──────── Data for analysis ────────

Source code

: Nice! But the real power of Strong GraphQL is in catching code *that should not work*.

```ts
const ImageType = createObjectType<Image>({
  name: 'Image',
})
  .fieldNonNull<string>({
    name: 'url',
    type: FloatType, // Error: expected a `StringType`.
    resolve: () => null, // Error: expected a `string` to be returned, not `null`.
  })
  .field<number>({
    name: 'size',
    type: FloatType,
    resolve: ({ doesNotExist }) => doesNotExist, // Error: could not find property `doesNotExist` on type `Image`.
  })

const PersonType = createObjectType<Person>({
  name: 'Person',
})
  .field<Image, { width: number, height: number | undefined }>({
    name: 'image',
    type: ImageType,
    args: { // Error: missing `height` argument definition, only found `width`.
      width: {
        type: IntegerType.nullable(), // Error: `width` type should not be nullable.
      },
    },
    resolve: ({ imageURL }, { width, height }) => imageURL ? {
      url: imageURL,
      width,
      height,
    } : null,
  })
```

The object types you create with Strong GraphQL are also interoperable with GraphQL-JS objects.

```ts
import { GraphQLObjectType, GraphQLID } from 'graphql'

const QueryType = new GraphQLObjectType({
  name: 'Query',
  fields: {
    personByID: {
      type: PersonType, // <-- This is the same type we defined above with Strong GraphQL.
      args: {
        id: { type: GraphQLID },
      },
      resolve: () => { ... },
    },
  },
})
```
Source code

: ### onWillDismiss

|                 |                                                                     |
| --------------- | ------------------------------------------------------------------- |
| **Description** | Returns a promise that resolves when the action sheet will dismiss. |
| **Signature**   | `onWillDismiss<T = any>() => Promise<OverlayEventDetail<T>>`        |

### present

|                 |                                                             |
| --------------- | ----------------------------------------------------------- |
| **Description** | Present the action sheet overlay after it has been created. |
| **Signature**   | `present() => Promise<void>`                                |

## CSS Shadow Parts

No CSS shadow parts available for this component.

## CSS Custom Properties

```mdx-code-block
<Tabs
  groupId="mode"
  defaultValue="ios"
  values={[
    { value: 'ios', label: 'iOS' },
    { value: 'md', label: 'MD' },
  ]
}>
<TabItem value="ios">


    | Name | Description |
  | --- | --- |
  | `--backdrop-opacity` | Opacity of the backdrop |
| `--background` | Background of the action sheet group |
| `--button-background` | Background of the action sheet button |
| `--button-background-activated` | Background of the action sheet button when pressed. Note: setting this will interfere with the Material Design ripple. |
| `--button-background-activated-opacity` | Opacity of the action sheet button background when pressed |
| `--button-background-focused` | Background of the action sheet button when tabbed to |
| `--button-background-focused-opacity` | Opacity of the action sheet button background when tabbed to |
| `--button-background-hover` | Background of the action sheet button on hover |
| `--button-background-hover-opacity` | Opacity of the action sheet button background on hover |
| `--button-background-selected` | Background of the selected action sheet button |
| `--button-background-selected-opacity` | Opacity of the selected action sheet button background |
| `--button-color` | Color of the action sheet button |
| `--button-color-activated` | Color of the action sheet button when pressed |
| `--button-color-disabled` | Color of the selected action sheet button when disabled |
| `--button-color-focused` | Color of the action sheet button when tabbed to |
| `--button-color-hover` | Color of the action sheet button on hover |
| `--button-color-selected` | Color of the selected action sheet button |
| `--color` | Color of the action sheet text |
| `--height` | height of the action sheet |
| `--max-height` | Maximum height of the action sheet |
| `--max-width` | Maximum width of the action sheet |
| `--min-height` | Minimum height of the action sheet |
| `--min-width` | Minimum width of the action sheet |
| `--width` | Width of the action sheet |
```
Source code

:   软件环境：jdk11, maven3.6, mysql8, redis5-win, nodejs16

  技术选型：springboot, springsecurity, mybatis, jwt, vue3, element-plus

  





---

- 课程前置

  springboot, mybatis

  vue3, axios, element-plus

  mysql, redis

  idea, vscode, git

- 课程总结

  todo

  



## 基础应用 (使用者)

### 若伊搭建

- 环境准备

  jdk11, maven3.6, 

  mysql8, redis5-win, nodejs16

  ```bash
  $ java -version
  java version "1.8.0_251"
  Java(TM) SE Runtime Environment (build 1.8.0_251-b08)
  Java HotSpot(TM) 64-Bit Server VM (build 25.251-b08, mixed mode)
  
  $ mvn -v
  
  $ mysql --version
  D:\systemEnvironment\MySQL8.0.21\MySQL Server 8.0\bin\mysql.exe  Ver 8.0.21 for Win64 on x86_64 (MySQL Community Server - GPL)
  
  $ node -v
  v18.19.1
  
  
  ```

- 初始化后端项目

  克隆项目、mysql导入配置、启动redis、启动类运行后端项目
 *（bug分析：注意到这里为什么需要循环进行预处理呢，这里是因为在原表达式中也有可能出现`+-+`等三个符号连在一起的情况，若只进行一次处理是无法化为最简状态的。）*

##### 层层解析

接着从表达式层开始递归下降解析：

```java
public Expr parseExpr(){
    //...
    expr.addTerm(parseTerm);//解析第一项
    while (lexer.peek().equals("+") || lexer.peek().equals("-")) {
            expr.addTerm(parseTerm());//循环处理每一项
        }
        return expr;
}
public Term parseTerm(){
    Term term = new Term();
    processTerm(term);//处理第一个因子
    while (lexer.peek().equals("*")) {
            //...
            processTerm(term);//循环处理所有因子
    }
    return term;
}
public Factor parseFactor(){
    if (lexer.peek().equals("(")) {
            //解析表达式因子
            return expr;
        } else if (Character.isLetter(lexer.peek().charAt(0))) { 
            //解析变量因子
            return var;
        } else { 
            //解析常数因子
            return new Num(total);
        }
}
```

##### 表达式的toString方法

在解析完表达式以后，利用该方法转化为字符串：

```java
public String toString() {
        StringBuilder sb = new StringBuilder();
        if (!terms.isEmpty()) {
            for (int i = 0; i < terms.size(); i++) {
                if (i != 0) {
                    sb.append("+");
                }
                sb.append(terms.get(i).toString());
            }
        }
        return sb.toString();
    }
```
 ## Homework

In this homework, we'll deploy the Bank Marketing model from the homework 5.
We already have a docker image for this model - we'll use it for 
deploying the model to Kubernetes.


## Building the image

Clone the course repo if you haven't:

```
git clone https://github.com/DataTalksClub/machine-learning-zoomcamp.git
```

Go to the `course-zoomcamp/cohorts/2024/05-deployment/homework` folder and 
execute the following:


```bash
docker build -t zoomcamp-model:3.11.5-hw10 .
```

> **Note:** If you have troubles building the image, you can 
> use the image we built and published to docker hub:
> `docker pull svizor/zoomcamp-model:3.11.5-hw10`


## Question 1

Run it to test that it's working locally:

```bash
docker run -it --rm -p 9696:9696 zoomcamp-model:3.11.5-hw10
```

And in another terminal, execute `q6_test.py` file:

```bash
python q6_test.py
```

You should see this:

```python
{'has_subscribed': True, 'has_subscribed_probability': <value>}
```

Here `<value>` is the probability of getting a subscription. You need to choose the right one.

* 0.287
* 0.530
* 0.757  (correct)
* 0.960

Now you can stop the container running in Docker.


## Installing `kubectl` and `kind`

────────

▶ **To do**: Each of the records should be written out again, exactly as it reads.

▶ **Completed exercise**:
Source code

: Nice! But the real power of Strong GraphQL is in catching code *that should not work*.

```ts
const ImageType = createObjectType<Image>({
  name: 'Image',
})
  .fieldNonNull<string>({
    name: 'url',
    type: FloatType, // Error: expected a `StringType`.
    resolve: () => null, // Error: expected a `string` to be returned, not `null`.
  })
  .field<number>({
    name: 'size',
    type: FloatType,
    resolve: ({ doesNotExist }) => doesNotExist, // Error: could not find property `doesNotExist` on type `Image`.
  })

const PersonType = createObjectType<Person>({
  name: 'Person',
})
  .field<Image, { width: number, height: number | undefined }>({
    name: 'image',
    type: ImageType,
    args: { // Error: missing `height` argument definition, only found `width`.
      width: {
        type: IntegerType.nullable(), // Error: `width` type should not be nullable.
      },
    },
    resolve: ({ imageURL }, { width, height }) => imageURL ? {
      url: imageURL,
      width,
      height,
    } : null,
  })
```

The object types you create with Strong GraphQL are also interoperable with GraphQL-JS objects.

```ts
import { GraphQLObjectType, GraphQLID } from 'graphql'

const QueryType = new GraphQLObjectType({
  name: 'Query',
  fields: {
    personByID: {
      type: PersonType, // <-- This is the same type we defined above with Strong GraphQL.
      args: {
        id: { type: GraphQLID },
      },
      resolve: () => { ... },
    },
  },
})
```
Source code

: ### onWillDismiss

|                 |                                                                     |
| --------------- | ------------------------------------------------------------------- |
| **Description** | Returns a promise that resolves when the action sheet will dismiss. |
| **Signature**   | `onWillDismiss<T = any>() => Promise<OverlayEventDetail<T>>`        |

### present

|                 |                                                             |
| --------------- | ----------------------------------------------------------- |
| **Description** | Present the action sheet overlay after it has been created. |
| **Signature**   | `present() => Promise<void>`                                |

## CSS Shadow Parts

No CSS shadow parts available for this component.

## CSS Custom Properties

```mdx-code-block
<Tabs
  groupId="mode"
  defaultValue="ios"
  values={[
    { value: 'ios', label: 'iOS' },
    { value: 'md', label: 'MD' },
  ]
}>
<TabItem value="ios">


    | Name | Description |
  | --- | --- |
  | `--backdrop-opacity` | Opacity of the backdrop |
| `--background` | Background of the action sheet group |
| `--button-background` | Background of the action sheet button |
| `--button-background-activated` | Background of the action sheet button when pressed. Note: setting this will interfere with the Material Design ripple. |
| `--button-background-activated-opacity` | Opacity of the action sheet button background when pressed |
| `--button-background-focused` | Background of the action sheet button when tabbed to |
| `--button-background-focused-opacity` | Opacity of the action sheet button background when tabbed to |
| `--button-background-hover` | Background of the action sheet button on hover |
| `--button-background-hover-opacity` | Opacity of the action sheet button background on hover |
| `--button-background-selected` | Background of the selected action sheet button |
| `--button-background-selected-opacity` | Opacity of the selected action sheet button background |
| `--button-color` | Color of the action sheet button |
| `--button-color-activated` | Color of the action sheet button when pressed |
| `--button-color-disabled` | Color of the selected action sheet button when disabled |
| `--button-color-focused` | Color of the action sheet button when tabbed to |
| `--button-color-hover` | Color of the action sheet button on hover |
| `--button-color-selected` | Color of the selected action sheet button |
| `--color` | Color of the action sheet text |
| `--height` | height of the action sheet |
| `--max-height` | Maximum height of the action sheet |
| `--max-width` | Maximum width of the action sheet |
| `--min-height` | Minimum height of the action sheet |
| `--min-width` | Minimum width of the action sheet |
| `--width` | Width of the action sheet |
```
Source code

:   软件环境：jdk11, maven3.6, mysql8, redis5-win, nodejs16

  技术选型：springboot, springsecurity, mybatis, jwt, vue3, element-plus

  





---

- 课程前置

  springboot, mybatis

  vue3, axios, element-plus

  mysql, redis

  idea, vscode, git

- 课程总结

  todo

  



## 基础应用 (使用者)

### 若伊搭建

- 环境准备

  jdk11, maven3.6, 

  mysql8, redis5-win, nodejs16

  ```bash
  $ java -version
  java version "1.8.0_251"
  Java(TM) SE Runtime Environment (build 1.8.0_251-b08)
  Java HotSpot(TM) 64-Bit Server VM (build 25.251-b08, mixed mode)
  
  $ mvn -v
  
  $ mysql --version
  D:\systemEnvironment\MySQL8.0.21\MySQL Server 8.0\bin\mysql.exe  Ver 8.0.21 for Win64 on x86_64 (MySQL Community Server - GPL)
  
  $ node -v
  v18.19.1
  
  
  ```

- 初始化后端项目

  克隆项目、mysql导入配置、启动redis、启动类运行后端项目
 *（bug分析：注意到这里为什么需要循环进行预处理呢，这里是因为在原表达式中也有可能出现`+-+`等三个符号连在一起的情况，若只进行一次处理是无法化为最简状态的。）*

##### 层层解析

接着从表达式层开始递归下降解析：

```java
public Expr parseExpr(){
    //...
    expr.addTerm(parseTerm);//解析第一项
    while (lexer.peek().equals("+") || lexer.peek().equals("-")) {
            expr.addTerm(parseTerm());//循环处理每一项
        }
        return expr;
}
public Term parseTerm(){
    Term term = new Term();
    processTerm(term);//处理第一个因子
    while (lexer.peek().equals("*")) {
            //...
            processTerm(term);//循环处理所有因子
    }
    return term;
}
public Factor parseFactor(){
    if (lexer.peek().equals("(")) {
            //解析表达式因子
            return expr;
        } else if (Character.isLetter(lexer.peek().charAt(0))) { 
            //解析变量因子
            return var;
        } else { 
            //解析常数因子
            return new Num(total);
        }
}
```

##### 表达式的toString方法

在解析完表达式以后，利用该方法转化为字符串：

```java
public String toString() {
        StringBuilder sb = new StringBuilder();
        if (!terms.isEmpty()) {
            for (int i = 0; i < terms.size(); i++) {
                if (i != 0) {
                    sb.append("+");
                }
                sb.append(terms.get(i).toString());
            }
        }
        return sb.toString();
    }
```
 ## Homework

In this homework, we'll deploy the Bank Marketing model from the homework 5.
We already have a docker image for this model - we'll use it for 
deploying the model to Kubernetes.


## Building the image

Clone the course repo if you haven't:

```
git clone https://github.com/DataTalksClub/machine-learning-zoomcamp.git
```

Go to the `course-zoomcamp/cohorts/2024/05-deployment/homework` folder and 
execute the following:


```bash
docker build -t zoomcamp-model:3.11.5-hw10 .
```

> **Note:** If you have troubles building the image, you can 
> use the image we built and published to docker hub:
> `docker pull svizor/zoomcamp-model:3.11.5-hw10`


## Question 1

Run it to test that it's working locally:

```bash
docker run -it --rm -p 9696:9696 zoomcamp-model:3.11.5-hw10
```

And in another terminal, execute `q6_test.py` file:

```bash
python q6_test.py
```

You should see this:

```python
{'has_subscribed': True, 'has_subscribed_probability': <value>}
```

Here `<value>` is the probability of getting a subscription. You need to choose the right one.

* 0.287
* 0.530
* 0.757  (correct)
* 0.960

Now you can stop the container running in Docker.


## Installing `kubectl` and `kind`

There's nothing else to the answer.